An overdue economic remedy: Time for Jordan to take advantage of its tourism sector
Tourism only generates six percent of Jordan's GDP, but has the potential to generate over 10 percent in the upcoming years (File Archive)
Like many Third World countries, Jordan faces several challenges that authorities try to overcome or, at least, reduce their negative impact.
High on the list are low standards of living, poverty, high unemployment and excessive indebtedness. To these, many more can be added.
This article is to make the simple assertion that the answer to all these anomalies is economic growth, which enlarges the piece of cake before it is distributed among the population.
Growth creates wealth, reduces poverty, creates jobs and enhances the domestic revenue of the budget in a way that reduces deficit and the need for borrowing, or at least prevents it from growing fast, as is happening now.
Yes, economic growth can be the answer for all these and other challenges. Alas, achieving high economic growth is not easy.
The question is how to focus on this basic solution, meaning economic growth, instead of wasting time searching for partial and separate remedies for each one of the problems facing the country, and how Jordan can catch up with the advanced world where the per capita income is 10 times or more than the prevailing per capita income in Jordan.
Jordan tried central planning, it forged three-year and five-year economic and social development plans, but the results were disappointing.
If anything, public debt continued to rise, inequality became worse, causing the rich to get richer and the poor to get poorer.
In theory, economic growth can be achieved through several approaches, individually or a combination of them, such as investments in new or existing projects, which should be encouraged and motivated to accumulate additional production factors to contribute to the augmentation of the gross domestic product.
Another approach is to enhance productivity, meaning increasing output from the available production outfits.
This may be possible through modernisation, automation, training and improving efficiency of management.
Among other obvious factors is attracting more Arab and foreign tourists.
In this respect, the role played by Jordanian expatriates could not be ignored.
They support the economy with their remittances in foreign exchange.

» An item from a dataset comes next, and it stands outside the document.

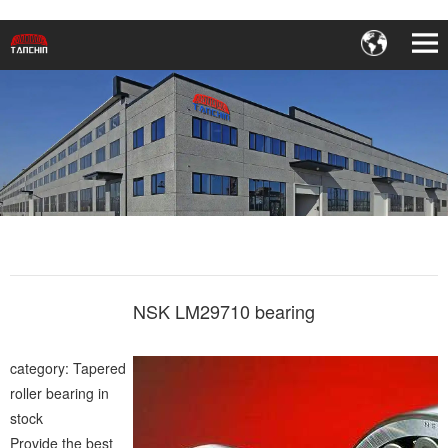
NSK LM29710 bearing
category: Tapered
roller bearing in
stock
Provide the best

They deserve more attention.
Admittedly, the massive drain of qualified personnel to the Gulf states may have a negative effect on the national economy, but Jordan was, and will continue to be, a school producing and exporting high-calibre personnel.
Economic growth is not mere enlargement in numbers or volume, it has to be built on sound, sustainable, basis.
This should give high priority to the implementation of the economic and fiscal reform programme, to deal with the fiscal and economic distortions.